The MMR vaccine had already existed since 1971, and standalone varicella vaccines became available in the 1990s. Combining them as MMRV followed when safety, efficacy, and immunogenicity were established for the four-in-one format.
Measles, mumps, rubella, and varicella (chickenpox) can each cause serious and sometimes lifelong consequences, especially in unvaccinated populations and vulnerable groups.
Measles
- Measles can lead to pneumonia, encephalitis (brain swelling), deafness, intellectual disability, and even death.
- One life-threatening long-term complication is subacute sclerosing panencephalitis (SSPE), a progressive, fatal brain disease that may appear 7–11 years after infection.

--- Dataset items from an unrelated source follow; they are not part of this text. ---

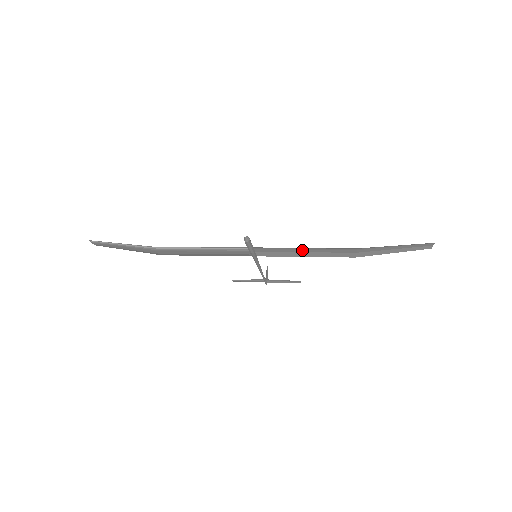
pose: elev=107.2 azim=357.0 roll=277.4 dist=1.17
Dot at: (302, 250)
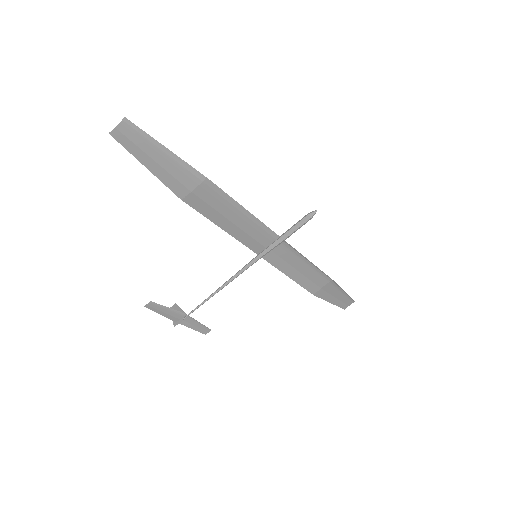
Dot at: (298, 265)
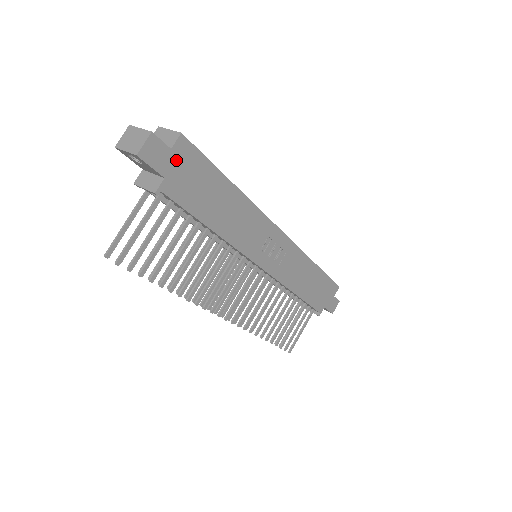
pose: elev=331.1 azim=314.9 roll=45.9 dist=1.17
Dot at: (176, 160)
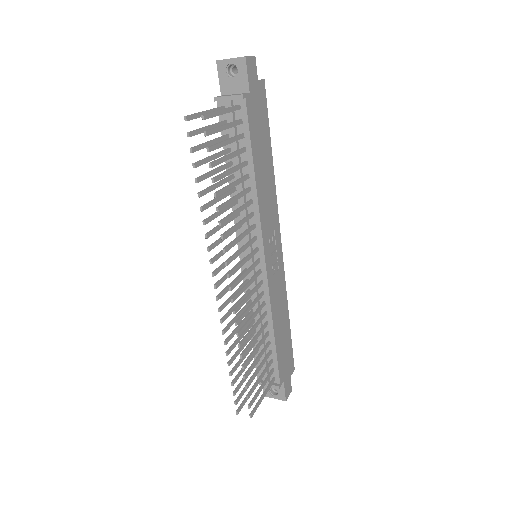
Dot at: (257, 91)
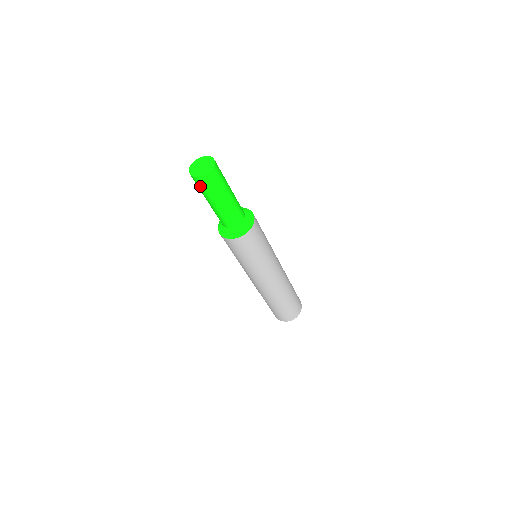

- Measles causes “immune amnesia,” erasing immune memory and leaving children vulnerable to other serious infections for years after recovery.
Mumps
- Mumps can result in deafness, meningitis (brain/spinal cord inflammation), encephalitis, and orchitis (swelling of the testicles), which may cause infertility.
- It may also cause oophoritis (ovary swelling), pancreatitis, and in rare cases, permanent neurological damage.
Rubella
- Rubella infection during pregnancy can cause congenital rubella syndrome, resulting in miscarriage, birth defects (such as deafness, heart defects, and cataracts), and intellectual disability.
- In children and adults, rubella may trigger arthritis or encephalitis (rarely).
Varicella (Chickenpox)
- Varicella can lead to pneumonia, encephalitis, severe skin infections, and dehydration.
- The virus remains dormant and may reactivate years later as shingles, which can cause chronic nerve pain (postherpetic neuralgia).
- In immunocompromised individuals, chickenpox can be severe or fatal.
Vaccination against all four diseases dramatically reduces these risks and has saved millions of lives by preventing severe complications and deaths.
The committee was originally scheduled to vote Thursday on delaying the first hepatitis B vaccine dose from birth to at least one month of age for infants born to mothers who test negative for the virus. However, members voted 11-1 to table this decision.
The hepatitis B discussion revealed deep divisions within the committee about the necessity of universal birth vaccination. Several members questioned decades of established policy despite CDC data showing the birth dose has reduced infant hepatitis B cases by 99% since 1991.
Kennedy dismissed all 17 previous ACIP members in June 2025, claiming they were “burdened with ongoing conflicts of interest,” despite no evidence supporting this assertion. An independent analysis found that conflicts of interest had actually reached “historically low levels” before the panel was disbanded.
Kennedy initially appointed 8 new members in June, then added 5 more just days before this week’s meeting, bringing the total to 12 members. Many appointees have histories of vaccine skepticism or spreading medical misinformation.
The American Academy of Pediatrics withdrew from participating in ACIP meetings and issued its own vaccine recommendations, breaking with federal guidance.